Tenho uma tese pessoal sobre a maneira de escrever de Cormac McCarthy. A partir dela falarei do livro que, independentemente de opiniões, é um clássico literário instantâneo.
Nos grupos de conversa, bares, jantares, festas, em geral, as pessoas gostam de falar sobre diversos assuntos. É o que move os encontros. Uns mais que outros. Destacam-se temas como política (que eleva os ânimos), história, música, cinema, literatura, viagens e arte. Estes são bastante populares. Dificilmente veremos pessoas tendo discussões empolgadas ou calorosas sobre temas como física, química, engenharia nuclear e outras áreas das ditas ciências duras. A explicação é simples. Esses temas são complexos, chatos, enfadonhos. Envolve matemática. São difíceis de falar e de entender. Precisam de uma instrução prévia. Uma metodologia acadêmica. O risco de falar bobagens sobre um assunto de elevada complexidade é altíssimo. A conversa não evolui e os ouvintes, com seus rostos plácidos, apenas balançam as cabeças, esperam ansiosos que o interlocutor termine, e elogiam a eloquência do falante para, em seguida, mudarem de assunto. “O Passageiro” é sobre isso.
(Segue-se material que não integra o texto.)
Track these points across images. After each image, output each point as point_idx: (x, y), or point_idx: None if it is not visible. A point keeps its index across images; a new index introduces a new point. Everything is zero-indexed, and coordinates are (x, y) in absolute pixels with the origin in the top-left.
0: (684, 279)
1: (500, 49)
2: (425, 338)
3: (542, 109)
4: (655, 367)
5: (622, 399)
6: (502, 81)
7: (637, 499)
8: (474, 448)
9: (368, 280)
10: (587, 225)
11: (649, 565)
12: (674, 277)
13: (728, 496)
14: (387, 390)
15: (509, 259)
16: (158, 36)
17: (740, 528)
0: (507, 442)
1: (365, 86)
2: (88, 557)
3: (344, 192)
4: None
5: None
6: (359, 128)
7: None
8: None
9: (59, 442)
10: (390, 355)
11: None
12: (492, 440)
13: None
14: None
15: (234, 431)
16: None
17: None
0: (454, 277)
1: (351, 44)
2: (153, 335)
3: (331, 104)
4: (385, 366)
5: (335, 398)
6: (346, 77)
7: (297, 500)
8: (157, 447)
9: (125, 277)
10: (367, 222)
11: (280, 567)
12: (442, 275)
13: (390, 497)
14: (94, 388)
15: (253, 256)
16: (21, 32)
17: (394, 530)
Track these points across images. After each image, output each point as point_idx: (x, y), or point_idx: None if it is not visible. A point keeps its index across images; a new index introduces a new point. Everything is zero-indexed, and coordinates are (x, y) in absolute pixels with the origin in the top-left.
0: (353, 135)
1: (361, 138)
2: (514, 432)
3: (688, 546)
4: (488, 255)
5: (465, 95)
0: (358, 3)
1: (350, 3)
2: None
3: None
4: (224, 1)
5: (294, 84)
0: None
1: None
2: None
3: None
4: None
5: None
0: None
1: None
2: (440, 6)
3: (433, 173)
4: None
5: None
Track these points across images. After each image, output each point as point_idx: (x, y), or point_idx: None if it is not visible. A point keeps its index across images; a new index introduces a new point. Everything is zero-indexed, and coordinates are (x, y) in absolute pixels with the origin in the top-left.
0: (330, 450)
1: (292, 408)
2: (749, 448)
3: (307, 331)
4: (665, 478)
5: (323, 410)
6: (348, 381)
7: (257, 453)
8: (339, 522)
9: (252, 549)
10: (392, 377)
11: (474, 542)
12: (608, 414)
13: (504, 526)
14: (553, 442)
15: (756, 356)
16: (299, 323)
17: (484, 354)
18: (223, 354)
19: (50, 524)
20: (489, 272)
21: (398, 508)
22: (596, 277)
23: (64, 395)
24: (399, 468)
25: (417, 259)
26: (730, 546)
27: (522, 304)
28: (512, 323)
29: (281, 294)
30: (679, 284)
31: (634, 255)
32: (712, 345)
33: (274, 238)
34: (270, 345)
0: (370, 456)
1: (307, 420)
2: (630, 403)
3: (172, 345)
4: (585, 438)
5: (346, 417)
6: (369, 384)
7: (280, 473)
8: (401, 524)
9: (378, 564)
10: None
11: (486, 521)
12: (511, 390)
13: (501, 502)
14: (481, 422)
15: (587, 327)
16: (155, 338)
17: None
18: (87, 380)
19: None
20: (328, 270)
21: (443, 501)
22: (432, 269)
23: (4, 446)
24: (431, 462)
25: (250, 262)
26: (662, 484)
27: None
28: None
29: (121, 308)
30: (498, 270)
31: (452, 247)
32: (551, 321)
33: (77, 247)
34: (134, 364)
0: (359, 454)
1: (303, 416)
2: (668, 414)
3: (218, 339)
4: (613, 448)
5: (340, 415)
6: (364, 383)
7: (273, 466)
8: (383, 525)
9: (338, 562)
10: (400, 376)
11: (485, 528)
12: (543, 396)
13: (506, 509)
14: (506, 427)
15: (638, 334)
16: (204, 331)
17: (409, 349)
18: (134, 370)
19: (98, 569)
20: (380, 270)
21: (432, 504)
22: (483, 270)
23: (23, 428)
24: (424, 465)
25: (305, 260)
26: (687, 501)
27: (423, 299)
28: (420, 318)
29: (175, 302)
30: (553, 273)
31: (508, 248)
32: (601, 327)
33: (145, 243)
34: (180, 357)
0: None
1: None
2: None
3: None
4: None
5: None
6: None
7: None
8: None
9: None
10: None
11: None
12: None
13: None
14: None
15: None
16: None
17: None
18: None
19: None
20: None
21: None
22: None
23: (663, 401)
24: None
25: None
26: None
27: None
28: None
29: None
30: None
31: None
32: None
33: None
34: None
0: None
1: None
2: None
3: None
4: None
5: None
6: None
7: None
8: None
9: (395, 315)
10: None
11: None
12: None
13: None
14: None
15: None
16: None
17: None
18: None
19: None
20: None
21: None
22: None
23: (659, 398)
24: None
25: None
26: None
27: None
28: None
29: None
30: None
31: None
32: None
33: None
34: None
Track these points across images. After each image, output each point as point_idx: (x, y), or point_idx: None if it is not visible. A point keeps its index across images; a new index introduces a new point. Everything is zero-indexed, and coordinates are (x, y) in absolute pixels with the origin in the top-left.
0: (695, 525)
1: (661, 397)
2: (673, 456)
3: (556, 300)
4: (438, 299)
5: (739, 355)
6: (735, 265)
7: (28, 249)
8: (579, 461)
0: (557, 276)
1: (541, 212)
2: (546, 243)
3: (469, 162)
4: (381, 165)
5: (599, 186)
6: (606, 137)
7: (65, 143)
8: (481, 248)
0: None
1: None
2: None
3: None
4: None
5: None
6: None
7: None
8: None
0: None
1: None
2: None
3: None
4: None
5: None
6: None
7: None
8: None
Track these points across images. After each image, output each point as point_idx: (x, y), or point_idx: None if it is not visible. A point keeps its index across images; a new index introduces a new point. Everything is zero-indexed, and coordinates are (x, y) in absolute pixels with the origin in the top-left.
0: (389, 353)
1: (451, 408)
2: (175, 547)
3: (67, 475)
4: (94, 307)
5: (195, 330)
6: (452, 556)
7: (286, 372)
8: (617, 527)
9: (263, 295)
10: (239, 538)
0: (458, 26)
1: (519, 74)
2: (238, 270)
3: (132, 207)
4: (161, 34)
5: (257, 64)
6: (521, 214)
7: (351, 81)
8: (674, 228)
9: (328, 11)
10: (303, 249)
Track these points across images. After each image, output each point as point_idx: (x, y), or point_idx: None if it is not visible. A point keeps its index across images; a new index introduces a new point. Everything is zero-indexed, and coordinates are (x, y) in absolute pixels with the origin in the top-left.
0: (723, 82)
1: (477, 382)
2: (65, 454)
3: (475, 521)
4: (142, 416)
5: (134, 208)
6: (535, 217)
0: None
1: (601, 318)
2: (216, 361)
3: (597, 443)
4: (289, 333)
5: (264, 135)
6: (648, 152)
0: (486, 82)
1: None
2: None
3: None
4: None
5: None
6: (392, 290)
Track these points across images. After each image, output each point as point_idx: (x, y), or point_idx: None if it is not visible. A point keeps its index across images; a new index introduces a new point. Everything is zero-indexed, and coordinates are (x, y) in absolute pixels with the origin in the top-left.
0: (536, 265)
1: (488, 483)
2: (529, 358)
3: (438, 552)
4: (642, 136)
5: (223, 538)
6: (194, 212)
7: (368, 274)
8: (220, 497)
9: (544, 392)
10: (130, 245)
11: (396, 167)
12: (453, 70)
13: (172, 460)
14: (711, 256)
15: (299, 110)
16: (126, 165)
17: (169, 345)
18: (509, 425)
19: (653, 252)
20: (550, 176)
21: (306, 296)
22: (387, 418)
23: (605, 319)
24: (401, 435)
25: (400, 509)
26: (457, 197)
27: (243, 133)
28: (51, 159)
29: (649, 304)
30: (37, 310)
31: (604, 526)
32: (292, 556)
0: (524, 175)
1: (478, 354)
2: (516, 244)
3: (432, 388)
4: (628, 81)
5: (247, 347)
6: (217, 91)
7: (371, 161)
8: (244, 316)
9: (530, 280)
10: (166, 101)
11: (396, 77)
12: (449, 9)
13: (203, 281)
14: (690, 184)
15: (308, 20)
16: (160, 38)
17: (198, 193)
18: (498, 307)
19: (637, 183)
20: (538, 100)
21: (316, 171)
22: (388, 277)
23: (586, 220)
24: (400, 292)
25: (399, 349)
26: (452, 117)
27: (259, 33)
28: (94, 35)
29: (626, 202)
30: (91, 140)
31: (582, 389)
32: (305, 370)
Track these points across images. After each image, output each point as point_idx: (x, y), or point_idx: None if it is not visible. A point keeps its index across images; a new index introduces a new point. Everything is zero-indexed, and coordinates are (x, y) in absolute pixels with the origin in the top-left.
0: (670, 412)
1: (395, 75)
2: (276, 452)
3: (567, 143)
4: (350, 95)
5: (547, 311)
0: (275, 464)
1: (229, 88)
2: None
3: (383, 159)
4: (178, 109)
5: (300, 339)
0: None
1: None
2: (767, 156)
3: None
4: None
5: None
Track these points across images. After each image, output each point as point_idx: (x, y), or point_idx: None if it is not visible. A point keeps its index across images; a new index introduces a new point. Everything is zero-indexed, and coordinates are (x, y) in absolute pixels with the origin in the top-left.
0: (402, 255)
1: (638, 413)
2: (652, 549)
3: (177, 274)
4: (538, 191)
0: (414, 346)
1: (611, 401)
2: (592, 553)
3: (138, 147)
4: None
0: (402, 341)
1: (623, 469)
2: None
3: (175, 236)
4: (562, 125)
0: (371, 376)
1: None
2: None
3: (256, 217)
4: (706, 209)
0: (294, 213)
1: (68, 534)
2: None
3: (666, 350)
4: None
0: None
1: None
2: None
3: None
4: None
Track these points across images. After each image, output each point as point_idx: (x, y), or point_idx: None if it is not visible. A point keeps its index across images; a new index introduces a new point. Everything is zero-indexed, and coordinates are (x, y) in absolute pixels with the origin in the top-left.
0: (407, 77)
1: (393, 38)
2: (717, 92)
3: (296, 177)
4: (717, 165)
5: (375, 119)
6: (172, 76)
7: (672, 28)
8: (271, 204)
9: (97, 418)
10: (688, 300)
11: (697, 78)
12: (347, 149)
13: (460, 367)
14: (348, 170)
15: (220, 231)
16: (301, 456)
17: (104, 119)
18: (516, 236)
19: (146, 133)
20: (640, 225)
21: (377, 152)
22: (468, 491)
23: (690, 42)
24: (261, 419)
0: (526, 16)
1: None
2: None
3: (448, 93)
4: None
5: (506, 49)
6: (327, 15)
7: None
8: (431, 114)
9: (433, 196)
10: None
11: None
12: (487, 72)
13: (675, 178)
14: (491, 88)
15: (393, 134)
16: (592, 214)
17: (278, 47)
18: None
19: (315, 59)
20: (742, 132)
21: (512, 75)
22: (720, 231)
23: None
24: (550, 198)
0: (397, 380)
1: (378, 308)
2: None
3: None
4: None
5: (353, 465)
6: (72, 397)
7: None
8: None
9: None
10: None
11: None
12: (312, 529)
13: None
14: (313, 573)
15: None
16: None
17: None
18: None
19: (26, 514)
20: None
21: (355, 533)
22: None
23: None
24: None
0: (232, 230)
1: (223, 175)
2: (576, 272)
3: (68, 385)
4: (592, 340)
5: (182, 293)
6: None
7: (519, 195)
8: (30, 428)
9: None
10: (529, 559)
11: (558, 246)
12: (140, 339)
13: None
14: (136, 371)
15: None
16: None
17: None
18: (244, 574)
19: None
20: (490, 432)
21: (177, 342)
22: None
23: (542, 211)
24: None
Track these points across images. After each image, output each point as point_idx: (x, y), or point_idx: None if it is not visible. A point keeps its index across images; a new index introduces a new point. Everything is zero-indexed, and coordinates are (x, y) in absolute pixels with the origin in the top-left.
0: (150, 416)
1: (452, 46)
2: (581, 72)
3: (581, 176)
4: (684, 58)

Cormac McCarthy, um gênio lúcido de 89 anos (90 em julho), distribui, com personalidade e propriedade, informações sobre amplos temas, inclusive física quântica. E aqui ele se supera.
Para desenvolver suas personagens, mostrar o mundo em que elas vivem, simular o universo real, no espaço e no tempo, de seu romance, Cormac McCarthy aprofunda a narrativa em tópicos insólitos e complexos com coragem. Ian McEwan fez algo parecido em “Solar”, onde arrisca embasar seu protagonista, um físico, com um modelo teórico desenvolvido por ele e dá indícios matemáticos de como ele funciona. McCarthy vai além.
O autor de “O Passageiro” apresenta conceitos, ideias acadêmicas. E mais: sem cometer erros. É, naturalmente, mais seguro quando fala de história, mas, como provou em “Meridiano de Sangue”, Cormac McCarthy fala de coisas complexas com mestria e sabe enredar o leitor em seu universo mostrando que toda informação que explora é útil e faz sentido. Conhece bem geologia, psicologia, armas, botânica. O céu é o limite.
Em “O Passageiro”, Cormac McCarthy fala de guerra, mostra detalhes de batalhas, arrisca definir instrumentos e armas, condensa filmes de ação inteiros em um de seus capítulos e homenageia os grandes livros e filmes de ação realistas importantes. Suas personagens são tridimensionais e, apaixonantemente, humanas. Saltam da página, para dizer um clichê.
“O Passageiro” é sobre pessoas e uma pessoa. É sobre solidão e amizade. Sobre a manifestação de um mundo que tende à melancolia e, por seu pessimismo e finitude, efêmero.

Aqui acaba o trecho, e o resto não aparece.